Since then, the G20 has contributed to international diplomacy on the climate crisis. In 2016, ahead of the annual summit, President Obama and Chinese President Chinese President Xi Jinping said their countries would join the Paris Agreement to address climate change, a plan developed at the UN Climate Change Conference (COP21) in France. Meanwhile, a year later, in 2017, Obama's successor Donald Trump and Russian President Vladimir Putin helped broker a cease-fire in Syria at the G20 summit in Germany, according to The Atlantic.

High points aside, disagreement with the G20's existence emerged as early as 2011, just three years after the first summit happened. That year, political analysts Ian Bremmer and economic consultant Nouriel Roubini wrote in Foreign Affairs, "Over the past several months, the expanded group of leading economies has gone from a would-be concert of nations to a cacophony of competing voices as the urgency of the financial crisis has waned and the diversity of political and economic values within the group has asserted itself." The authors called for a "G-Zero" world, prioritizing national self-interest instead.

G20 challenges

Further G20 fault lines emerged in 2017 when then President Donald Trump controversially met with Russian leader Vladimir Putin behind closed doors at the summit, NPR reported that year. At that point, tensions were heightened among the international community over Russia's involvement in Syrian hostilities and gestures of aggression toward neighboring Ukraine.

Another G20 setback happened in 2020 when the group announced new guidelines for debt repayment and relief were only taken advantage of by a handful of African countries, including Ethiopia and Zambia. Since then, International Monetary Fund (IMF) lending has reached an all-time high in the wake of the COVID-19 pandemic — an estimated $140 billion in 2022 — creating an undue burden on developing economies. (As well as political leaders, IMF and World Bank representatives also attend G20 summits, according to the IMF website.)

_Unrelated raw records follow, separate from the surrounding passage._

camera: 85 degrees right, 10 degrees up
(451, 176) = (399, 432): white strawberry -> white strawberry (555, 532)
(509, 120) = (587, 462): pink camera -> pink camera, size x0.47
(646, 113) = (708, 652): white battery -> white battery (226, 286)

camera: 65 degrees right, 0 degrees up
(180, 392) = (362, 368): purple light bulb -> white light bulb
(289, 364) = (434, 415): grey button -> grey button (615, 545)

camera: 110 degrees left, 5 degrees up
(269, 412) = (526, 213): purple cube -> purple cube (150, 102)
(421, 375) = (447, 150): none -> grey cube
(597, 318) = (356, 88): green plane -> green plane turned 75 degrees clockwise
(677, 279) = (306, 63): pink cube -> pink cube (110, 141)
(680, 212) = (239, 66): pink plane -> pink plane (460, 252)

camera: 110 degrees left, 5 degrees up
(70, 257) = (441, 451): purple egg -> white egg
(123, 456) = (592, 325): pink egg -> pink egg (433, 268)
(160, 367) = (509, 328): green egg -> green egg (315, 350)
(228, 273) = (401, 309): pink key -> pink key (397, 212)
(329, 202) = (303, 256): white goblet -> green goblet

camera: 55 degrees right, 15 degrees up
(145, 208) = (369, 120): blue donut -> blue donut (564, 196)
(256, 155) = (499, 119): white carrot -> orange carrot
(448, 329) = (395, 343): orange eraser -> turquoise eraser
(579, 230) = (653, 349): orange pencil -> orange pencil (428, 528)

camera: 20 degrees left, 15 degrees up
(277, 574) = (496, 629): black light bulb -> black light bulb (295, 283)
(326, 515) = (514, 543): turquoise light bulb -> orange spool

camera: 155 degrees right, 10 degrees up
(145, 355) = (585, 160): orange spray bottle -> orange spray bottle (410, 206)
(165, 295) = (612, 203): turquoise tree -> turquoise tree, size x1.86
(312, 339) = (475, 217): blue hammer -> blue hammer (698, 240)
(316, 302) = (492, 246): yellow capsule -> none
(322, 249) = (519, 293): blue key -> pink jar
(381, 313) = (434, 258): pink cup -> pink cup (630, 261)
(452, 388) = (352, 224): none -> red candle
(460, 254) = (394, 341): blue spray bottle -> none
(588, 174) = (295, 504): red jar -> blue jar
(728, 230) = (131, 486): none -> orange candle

Meanwhile, in 2021, an agreement to reduce methane gas didn't address domestic coal production. The next year, G20 member country Indonesia agreed to cease coal power plant production — but had made little headway on the plan by 2023. According to the International Institute for Sustainable Development (IISD), Germany and other G20 countries also backtracked on fossil fuel reduction policies when the Russian-Ukraine war sent the international power infrastructure into crisis. Furthermore, several G20-averse Trump-era economic policies have continued under the Biden administration.

What's in store

In advance of the 2023 G20 summit in India, expected topics of discussion included the environment, economic development, and the global repercussions of the ongoing Russian-Ukraine war. The Indian Ministry of Earth Sciences also said the "green" economy, public infrastructure, and the role of women in international development were on the agenda. 

Speaking before the summit, White House national security adviser Jake Sullivan told the Associated Press, "[President Biden] will discuss a range of joint efforts to tackle global issues from the clean energy transition and combating climate change to mitigating the economic and social impacts of Russia's war in Ukraine to increasing the capacity of multilateral development banks, including the World Bank, to better fight poverty and take on the significant transnational challenges that are afflicting countries across the world." 

Amid political and economic tension, it was thought China's President Xi Jinping could sit out the 2023 G20 summit, according to The Guardian. Following Russia's 2022 invasion of Ukraine and in light of the ongoing war, Putin skipped the 2022 summit, and his country was set to miss the gathering again in 2023.